According to the hospital’s Aug. 27 and Aug. 30 COVID-19 census updates, the number of patients went down from 248 to 222 between those dates—but the intensive care unit was still slammed. Both updates noted that the number of patients requiring “high acuity” care had not decreased at the same rate as people who come in and are discharged.
“High acuity means patients who have been intubated or need constant high-flow oxygen,” the ICU nurse told The Daily Beast. “Those beds are still full.”
The Aug. 27 update also said that a 50-year-old and three patients in their 30s died the previous day, and that 61 percent of the patients requiring constant observation were between the ages of 18 and 65. Staff were again instructed to keep tabs on oxygen levels.
“The statewide oxygen shortage continues to present challenges to hospitals throughout Florida, and the demand for oxygen will continue to increase, so conservation is crucial,” the update read.

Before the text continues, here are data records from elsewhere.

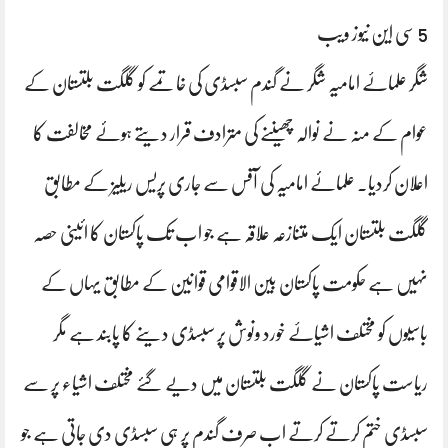
5 سی این نیوز ویب
شگر علماۓ امامیہ شگر نے گندم سبسڈی کی خاتمے کو گلگت بلتستان کے
عوام کے منہ نے نوالہ چھیننے کی مترادف قرار دیتے ہوئے مخالفت کا
اعلان کردیا۔ علمائے امامیہ کی آفس سے جاری پریس ریلیز کے مطابق
گلگت بلتستان ایک متنازعہ علاقہ ہے جو اب تک پاکستان کا ائینی حصہ
نہیں ہے حکومت پاکستان بین الاقوامی قوانین کے مطابق یہاں کے
باسیوں کو مختلف اشیاۓ خورد ونوش پر سبسڈی دینے کا پابند ہے مگر
ریاست پاکستان نے گلگت بلتستان میں دیے گئے مختلف اشیاء پر سے
سبسڈی ختم کرتے کرتے اب صرف گندم پر ہی سبسڈی دی جاتی ہے جو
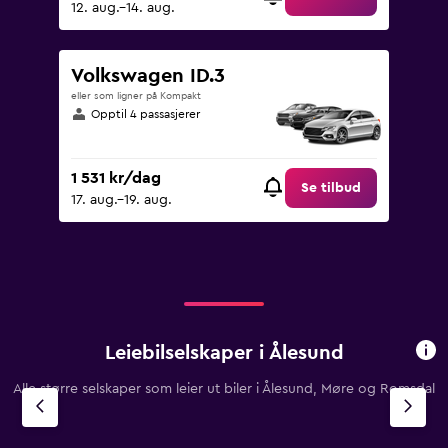
12. aug.–14. aug.
Volkswagen ID.3
eller som ligner på Kompakt
Opptil 4 passasjerer
1 531 kr/dag
Se tilbud
17. aug.–19. aug.
Leiebilselskaper i Ålesund
Alle større selskaper som leier ut biler i Ålesund, Møre og Romsdal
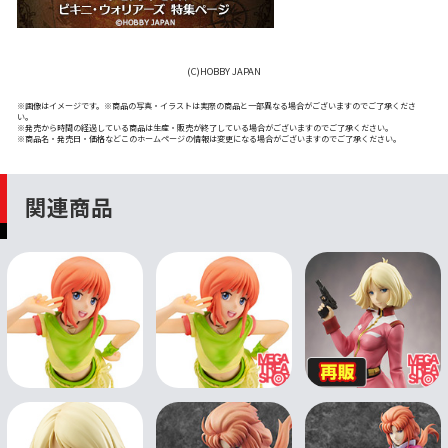
(C)HOBBY JAPAN
※画像はイメージです。※商品の写真・イラストは実際の商品と一部異なる場合がございますのでご了承くださ
い。
※発売から時間の経過している商品は生産・販売が終了している場合がございますのでご了承ください。
※商品名・発売日・価格などこのホームページの情報は変更になる場合がございますのでご了承ください。
関連商品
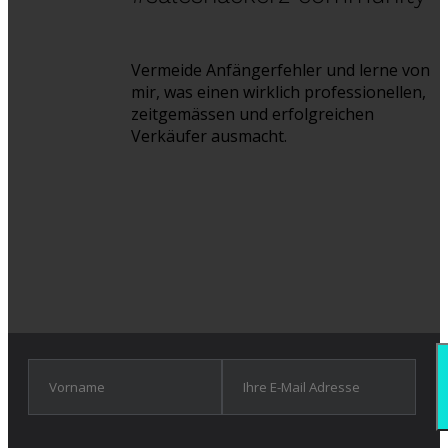
Vermeide Anfängerfehler und lerne von
mir, was einen wirklich professionellen,
zeitgemässen und erfolgreichen
Verkäufer ausmacht.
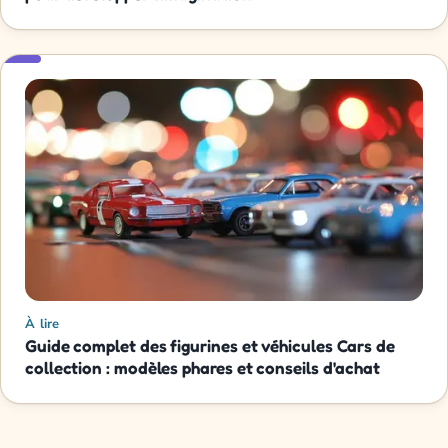
À lire
Guide complet des figurines et véhicules Cars de
collection : modèles phares et conseils d'achat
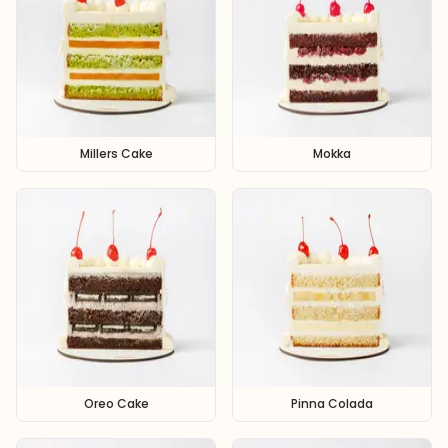
Millers Cake
Mokka
Oreo Cake
Pinna Colada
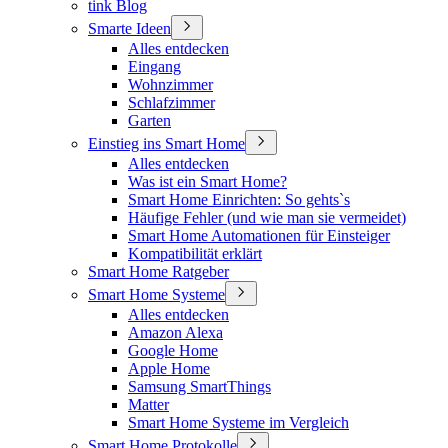
tink Blog
Smarte Ideen
Alles entdecken
Eingang
Wohnzimmer
Schlafzimmer
Garten
Einstieg ins Smart Home
Alles entdecken
Was ist ein Smart Home?
Smart Home Einrichten: So gehts`s
Häufige Fehler (und wie man sie vermeidet)
Smart Home Automationen für Einsteiger
Kompatibilität erklärt
Smart Home Ratgeber
Smart Home Systeme
Alles entdecken
Amazon Alexa
Google Home
Apple Home
Samsung SmartThings
Matter
Smart Home Systeme im Vergleich
Smart Home Protokolle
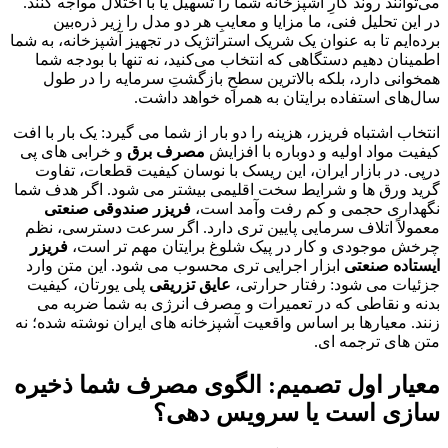
می‌توانند روند کارِ آشپزخانه شما را تسهیل یا با اختلال مواجه کنند.
در این تحلیل فنی، ما مزایا و معایبِ هر دو مدل را زیر ذره‌بین
برده‌ایم تا به عنوان یک شریک استراتژیک در تجهیز آشپزخانه، به شما
اطمینان دهیم دستگاهی که انتخاب می‌کنید، نه تنها با بودجه شما
همخوانی دارد، بلکه بالاترین سطحِ بازگشتِ سرمایه را در طول
سال‌های استفاده برایتان به همراه خواهد داشت.
انتخاب اشتباه فریزر، هزینه را دو بار از شما می گیرد: یک بار با افت
کیفیت مواد اولیه و دوباره با افزایش
مصرف برق
و خرابی های پی
درپی. در بازار ایران، این ریسک با نوسان کیفیت قطعات، تفاوت
گرید ورق ها و شرایط سخت اقلیمی بیشتر می شود. اگر هدف شما
نگهداری حجمی و کم رفت وآمد است،
فریزر صندوقی صنعتی
معمولاً اتلاف سرمایی پایین تری دارد. اگر سرعت دسترسی، نظم
چرخش موجودی و کار در پیک شلوغ برایتان مهم تر است،
فریزر
ایستاده صنعتی
ابزار اجرایی تری محسوب می شود. این متن وارد
جزئیات می شود: رفتار حرارتی،
عایق تزریقی
پلی یورتان، کیفیت
بدنه و نقاطی که در تعمیرات و مصرف انرژی به شما ضربه می
زنند. معیارها بر اساس واقعیت آشپزخانه های ایران نوشته شده؛ نه
متن های ترجمه ای.
معیار اول تصمیم: الگوی مصرف شما ذخیره
سازی است یا سرویس دهی؟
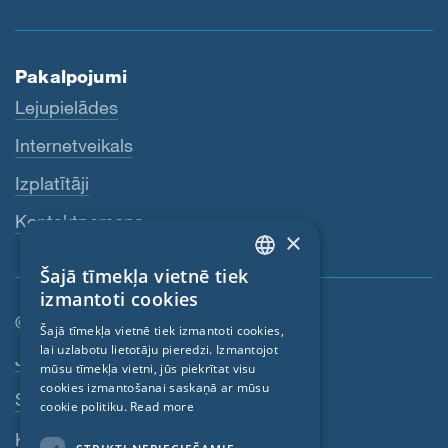
Pakalpojumi
Lejupielādes
Internetveikals
Izplatītāji
Kontaktpersona
×
Šajā tīmekļa vietnē tiek
ENGLISH
izmantoti cookies
GERMAN
© SIGA 2026
Šajā tīmekļa vietnē tiek izmantoti cookies,
lai uzlabotu lietotāju pieredzi. Izmantojot
FRENCH
Kājenes navigācija
Jobs
mūsu tīmekļa vietni, jūs piekrītat visu
CZECH
cookies izmantošanai saskaņā ar mūsu
Sazinieties
cookie politiku.
Read more
ITALIAN
Konfidencialitātes politika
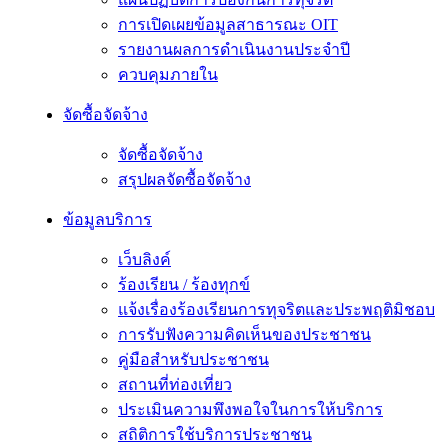
การเปิดเผยข้อมูลสาธารณะ OIT
รายงานผลการดำเนินงานประจำปี
ควบคุมภายใน
จัดซื้อจัดจ้าง
จัดซื้อจัดจ้าง
สรุปผลจัดซื้อจัดจ้าง
ข้อมูลบริการ
เว็บลิงค์
ร้องเรียน / ร้องทุกข์
แจ้งเรื่องร้องเรียนการทุจริตและประพฤติมิชอบ
การรับฟังความคิดเห็นของประชาชน
คู่มือสำหรับประชาชน
สถานที่ท่องเที่ยว
ประเมินความพึงพอใจในการให้บริการ
สถิติการใช้บริการประชาชน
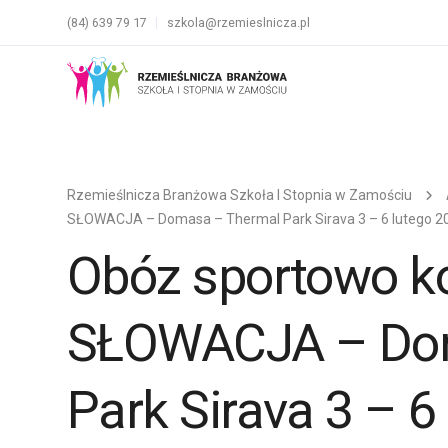
(84) 639 79 17
szkola@rzemieslnicza.pl
Rzemieślnicza Branżowa Szkoła I Stopnia w Zamościu
SŁOWACJA – Domasa – Thermal Park Sirava 3 – 6 lutego 2
Obóz sportowo ko
SŁOWACJA – Dom
Park Sirava 3 – 6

According to the Aug. 30 summary, last month, Baptist had 90 patients die from COVID-19, the highest number of deaths at the hospital during any given month of the pandemic.
Last Friday, a second ICU nurse told The Daily Beast, the hospital only had 32 hours of oxygen left when she arrived for her shift.
“The oxygen truck came later that night,” she said. “Last weekend, the morgue was full and we had two freezer trailers outside. One filled up by midnight the same day.”
The nurse, who also spoke on the condition of anonymity, said 90 percent of the COVID-19 patients she treated were unvaccinated, and of the ones who died, 99 percent did not get vaccines.
“It’s a nightmare I wish we could wake up from,” the second nurse said.